Fedora will stop maintaining and issuing updates for Fedora Linux 36 on 2023-05-16.
It is Fedora's policy to close all bug reports from releases that are no longer
maintained. At that time this bug will be closed as EOL if it remains open with a
'version' of '36'.

Package Maintainer: If you wish for this bug to remain open because you
plan to fix it in a currently maintained version, change the 'version' 
to a later Fedora Linux version. Note that the version field may be hidden.
Click the "Show advanced fields" button if you do not see it.

Thank you for reporting this issue and we are sorry that we were not 
able to fix it before Fedora Linux 36 is end of life. If you would still like 
to see this bug fixed and are able to reproduce it against a later version 
of Fedora Linux, you are encouraged to change the 'version' to a later version
prior to this bug being closed.

Comment 8 Ludek Smid 2023-05-25 15:26:12 UTC
Fedora Linux 36 entered end-of-life (EOL) status on 2023-05-16.

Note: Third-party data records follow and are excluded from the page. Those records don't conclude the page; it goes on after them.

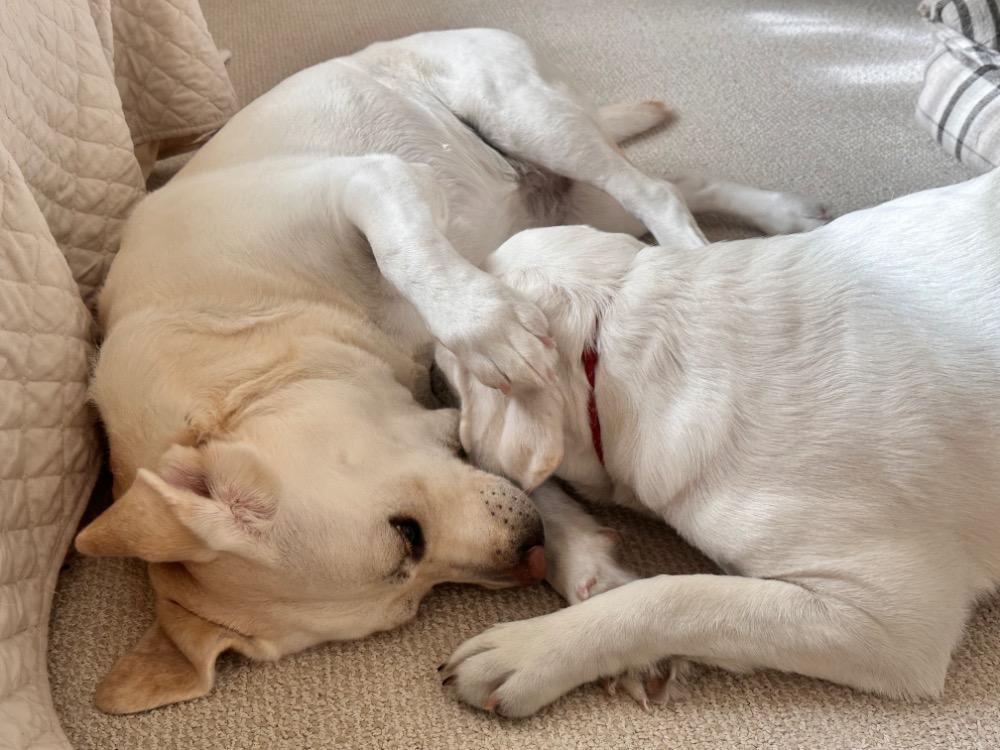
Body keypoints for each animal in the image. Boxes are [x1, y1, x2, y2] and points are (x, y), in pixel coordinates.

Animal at [74, 28, 826, 713]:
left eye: (404, 535)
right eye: (413, 593)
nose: (524, 565)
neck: (251, 323)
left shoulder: (372, 181)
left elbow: (410, 253)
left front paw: (487, 325)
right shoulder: (471, 435)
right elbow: (534, 487)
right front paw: (591, 580)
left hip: (530, 121)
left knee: (655, 191)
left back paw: (707, 251)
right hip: (578, 203)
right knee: (680, 184)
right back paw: (783, 213)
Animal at [436, 167, 1000, 716]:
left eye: (446, 352)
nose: (427, 377)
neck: (618, 332)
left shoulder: (892, 619)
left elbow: (676, 596)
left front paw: (530, 649)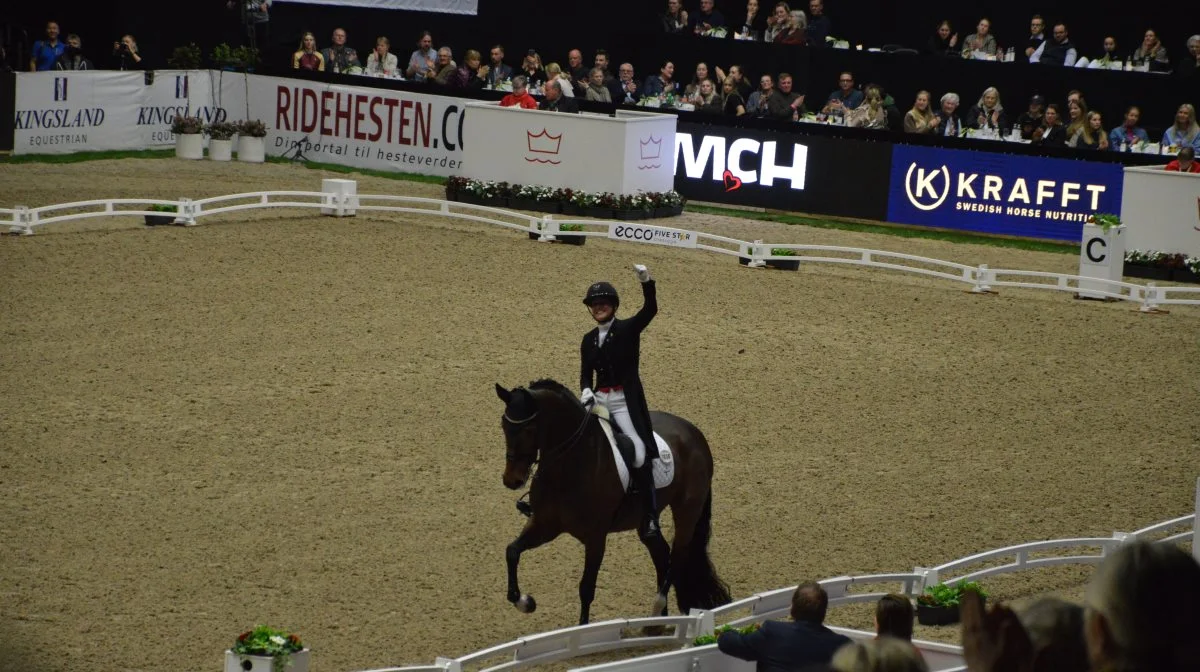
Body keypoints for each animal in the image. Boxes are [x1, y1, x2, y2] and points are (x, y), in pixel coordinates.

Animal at [494, 379, 729, 624]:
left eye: (529, 430)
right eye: (503, 425)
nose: (512, 480)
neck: (570, 465)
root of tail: (695, 433)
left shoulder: (596, 538)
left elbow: (586, 589)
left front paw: (581, 628)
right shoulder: (545, 525)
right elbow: (512, 551)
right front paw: (524, 602)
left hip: (687, 510)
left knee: (677, 556)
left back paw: (657, 608)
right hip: (645, 520)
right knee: (662, 555)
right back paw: (656, 623)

Fedora Linux 36 is no longer maintained, which means that it
will not receive any further security or bug fix updates. As a result we
are closing this bug.

If you can reproduce this bug against a currently maintained version of Fedora Linux
please feel free to reopen this bug against that version. Note that the version
field may be hidden. Click the "Show advanced fields" button if you do not see
the version field.

If you are unable to reopen this bug, please file a new report against an
active release.

Thank you for reporting this bug and we are sorry it could not be fixed.